Si aceptamos –siguiendo a Laurence Cornu (“La confianza en las relaciones pedagógicas”)– que “La confianza es una hipótesis sobre la conducta futura del otro (…) Es una especie de apuesta que consiste en no inquietarse del no control del otro y del tiempo”, puedo entender que no es ningún disparate pensar que su “pérdida” está también relacionada con la falta de fe, esperanza, determinación, etc., de quien la había depositado en cualquier persona o institución.
Dicho esto –por lo aprendido en carne propia – me atrevo a afirmar que la desconfianza tiene mucho que ver con la inseguridad y la indecisión, aunque las formas de plantearla públicamente intenten asemejarse a la certidumbre o al vigor.
El contenido de esta última reflexión, por ejemplo, vino a confirmarse en una de mis múltiples charlas con algunos actores teatrales –intérpretes– al desgranar el cómo había que pisar las tablas de un escenario: según entendí, eran imprescindibles la certidumbre, la tranquilidad y el ánimo (siempre que se hubiesen realizado, con aprovechamiento, los deberes inherentes al “espectáculo” que se presentaría al público asistente). Así, la veracidad y el crédito superarían cualquier sospecha de fraude.

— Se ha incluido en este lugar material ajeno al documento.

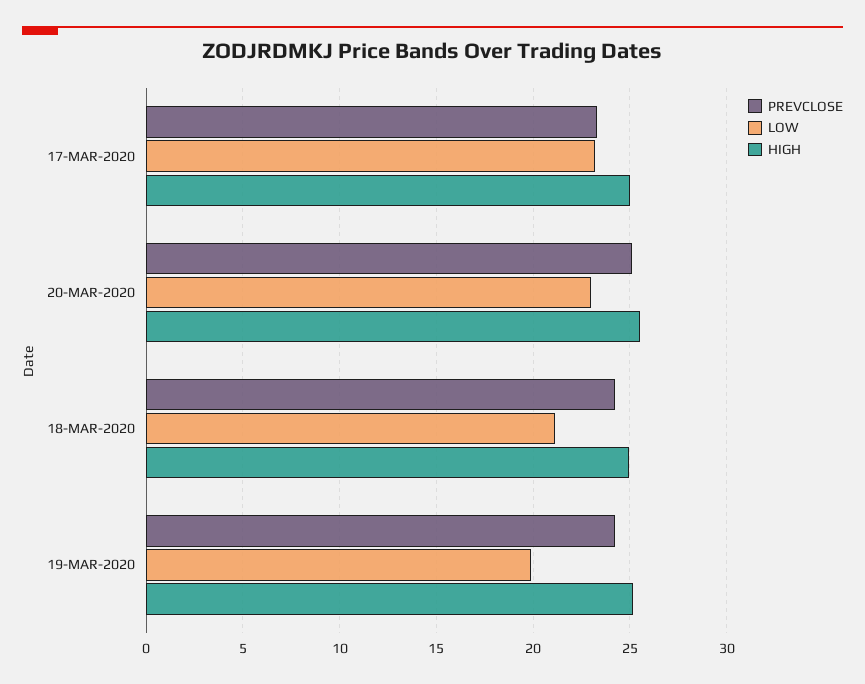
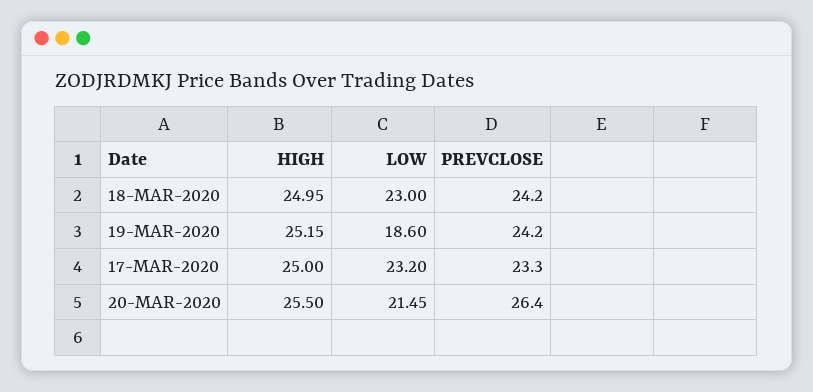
PREVCLOSE, 20-MAR-2020: 25 -> 26.4
LOW, 20-MAR-2020: 23 -> 21.45
LOW, 18-MAR-2020: 21 -> 23
LOW, 19-MAR-2020: 20 -> 18.6

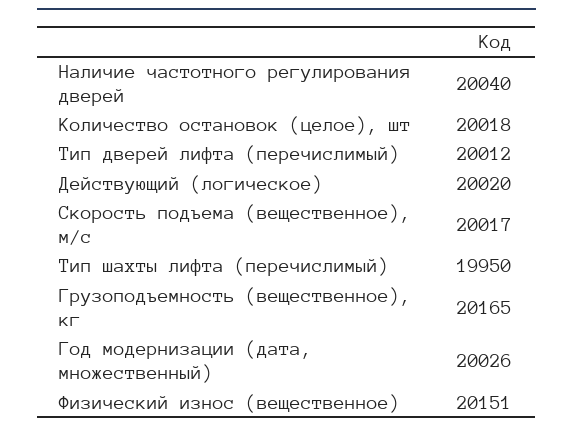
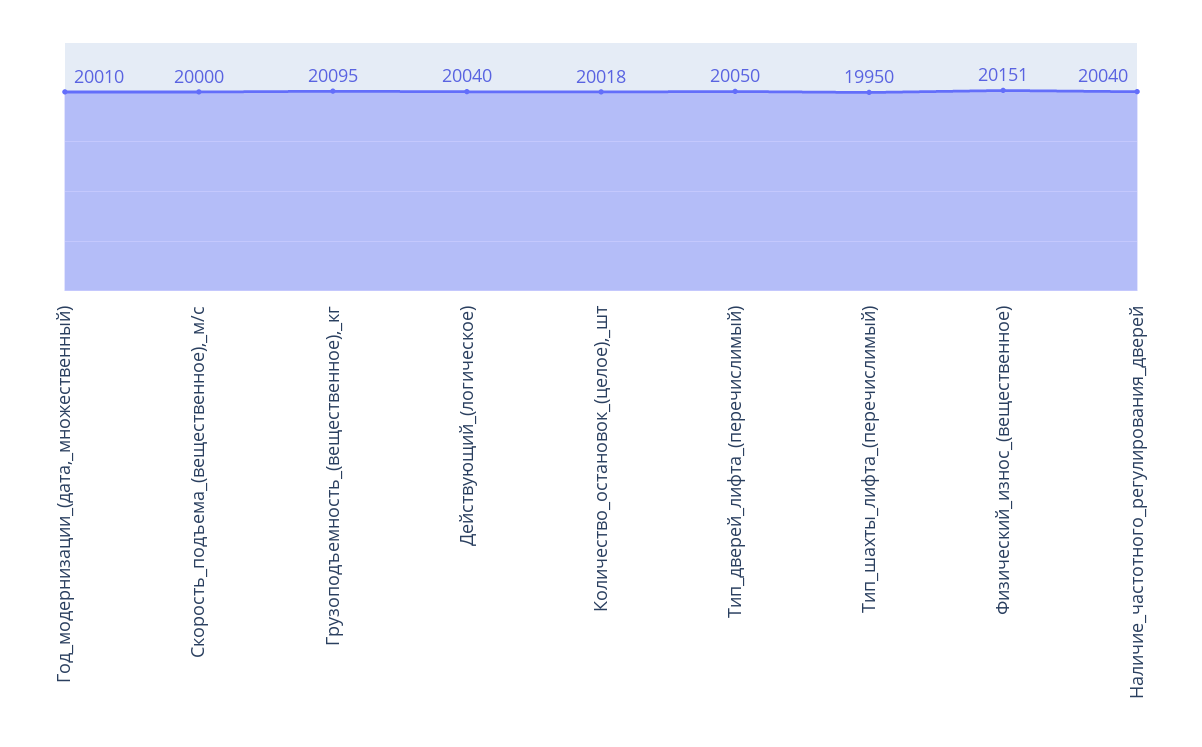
Тип дверей лифта (перечислимый): 20012 -> 20050
Действующий (логическое): 20020 -> 20040
Скорость подъема (вещественное), м/с: 20017 -> 20000
Грузоподъемность (вещественное), кг: 20165 -> 20095
Год модернизации (дата, множественный): 20026 -> 20010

Ya sé que a estas alturas podéis estar pensando en los últimos acontecimientos políticos, relacionados con ceses, destituciones o renuncias, pero, si dais –damos– un paso más allá, fijándonos en la teoría de la “censura en privado”, puede que el reconcomio nos lleve a aplicar lo expuesto a nuestro empecinamiento en estar instalados en la verdad absoluta.
En fin, y repitiendo lo que ya os dije tiempo atrás –aún a riesgo de caer en la pesadez–, la mentira y sus sinónimos parciales (embuste, falacia, bola, trola, patraña, etc.) lo único que consiguen es ampliar hasta límites insospechados los conflictos ciudadanos… Aún más si intentamos aprovecharnos de la supuesta credulidad de los que, por una razón u otra, constantemente nos han apoyado. ¡Y todo ello, por favor, sin victimismo!